Cependant, il est difficile de qualifier ces œuvres « d’originales ». Elles s’inspirent, mixent des œuvres et projets déjà existants pour répondre aux besoins de leurs utilisateurs. Pour se faire, elles possèdent des bases de données exponentielles ce qui permet de puiser leurs inspirations chez de nombreux artistes, écrivains… avec des styles différents.
Des artistes contre cette forme d’expression
Avec toutes ces capacités, la peur de business frauduleux, d’utilisations abusives et commerciales et d’éthiques dans les milieux artistiques émergent. Certains artistes commencent déjà à les rejeter avec la création du #CreateDontScrape qui rassemble ceux opposés au mouvement.
S’ajoute à cela de nombreuses questions légales. En effet, les créateurs des AI doivent-ils percevoir des droits d'auteur quant à la commercialisation de leurs œuvres ? Face à ce manque de clarté, certaines entreprises prennent les devants. La plateforme Getty Images interdit les contenus générés par intelligence artificielle car l’entreprise s’inquiète des futures revendications des droits d’auteurs.
Des AI qui ont une autre vision d’eux-mêmes
Du côté des créateurs d’AI, la vision de leur produit est toute autre. Leur volonté n’est pas de remplacer les artistes mais de les aider.
« Notre espoir est que DALL-E puisse être utilisé par les artistes, les designers et les photographes comme un outil pour aider au processus créatif », d’après le porte-parole d’OpenAI.
Ces AI permettraient donc de faciliter et d’automatiser certaines tâches techniques du processus créatif des artistes. De surcroît, elles peuvent être utilisées comme sources d’inspirations pour ceux-ci.
Des paroles difficiles à croire quant à l’utilisation actuelle de ces AI. La plupart des utilisateurs s’en servent pour trouver directement une réponse à leurs besoins, plutôt que de s’inspirer de celle-ci. Ils prennent la réponse comme une solution simple, rapide et omnisciente. La maturité de l’emploi de ces AI se fera avec le temps avec les différentes possibilités qu’elles offrent et que l’on va découvrir.
Ces nouveaux outils permettront aussi de créer de nouveaux métiers et d’en faciliter certains, tout comme en supprimer. Le métier de « prompt engineering » pourra prendre sens dans les prochaines années. Il permet de tirer au maximum profit des AI en apprenant comment leur parler et générer de manière plus précise ce que l’on pense.

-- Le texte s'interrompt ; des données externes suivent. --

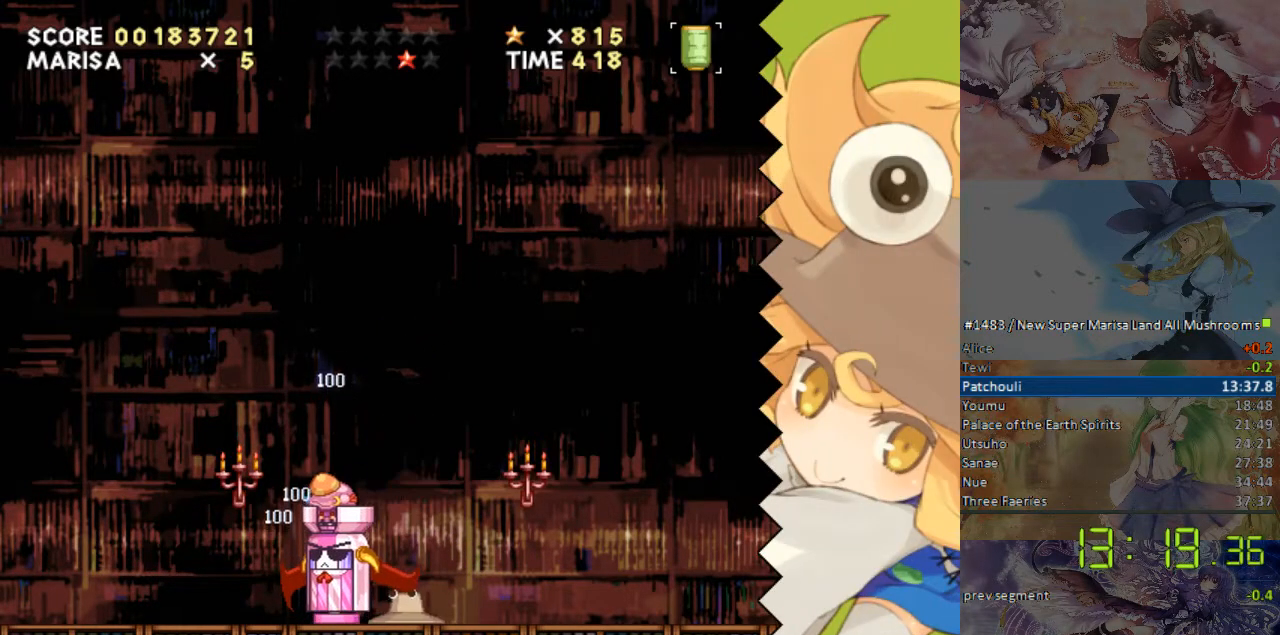
{"buttons": ["DPAD_DOWN"], "events": [[252, "DPAD_LEFT", "up"]]}
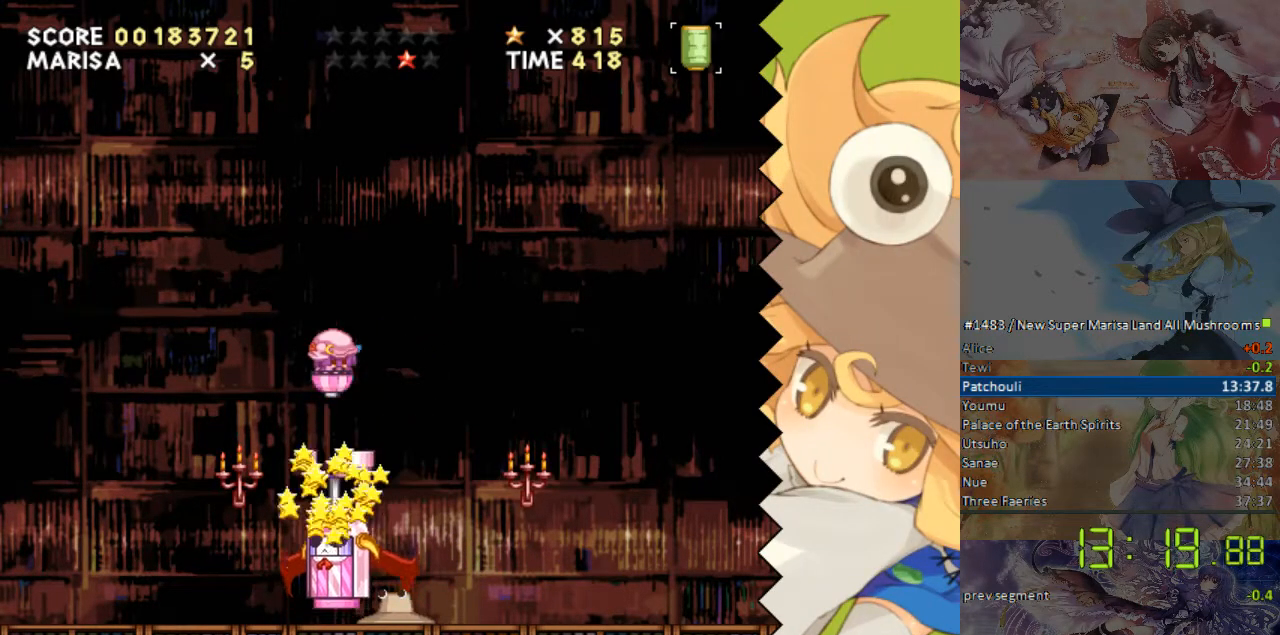
{"buttons": ["DPAD_DOWN"], "events": [[100, "DPAD_RIGHT", "down"], [301, "DPAD_RIGHT", "up"]]}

Les AI, l’aboutissement de nos outils ?
Ces AI sont donc de véritables polymathes. Des génies qui cependant, ne peuvent fonctionner sans une assistance humaine. Elles dépendent de nos besoins et de nos envies. Les milieux créatifs ne vont pas se voir remplacer, mais aider dans leurs tâches. On pourrait peut-être même parler à l’avenir de co-création entre machines et artistes.
Par Adrien Edouard, assistant planneur stratégique Castor & Pollux
*Court texte permettant de diriger l’IA pour qu'elle crée une image ou un texte fidèle à ce que son concepteur imagine.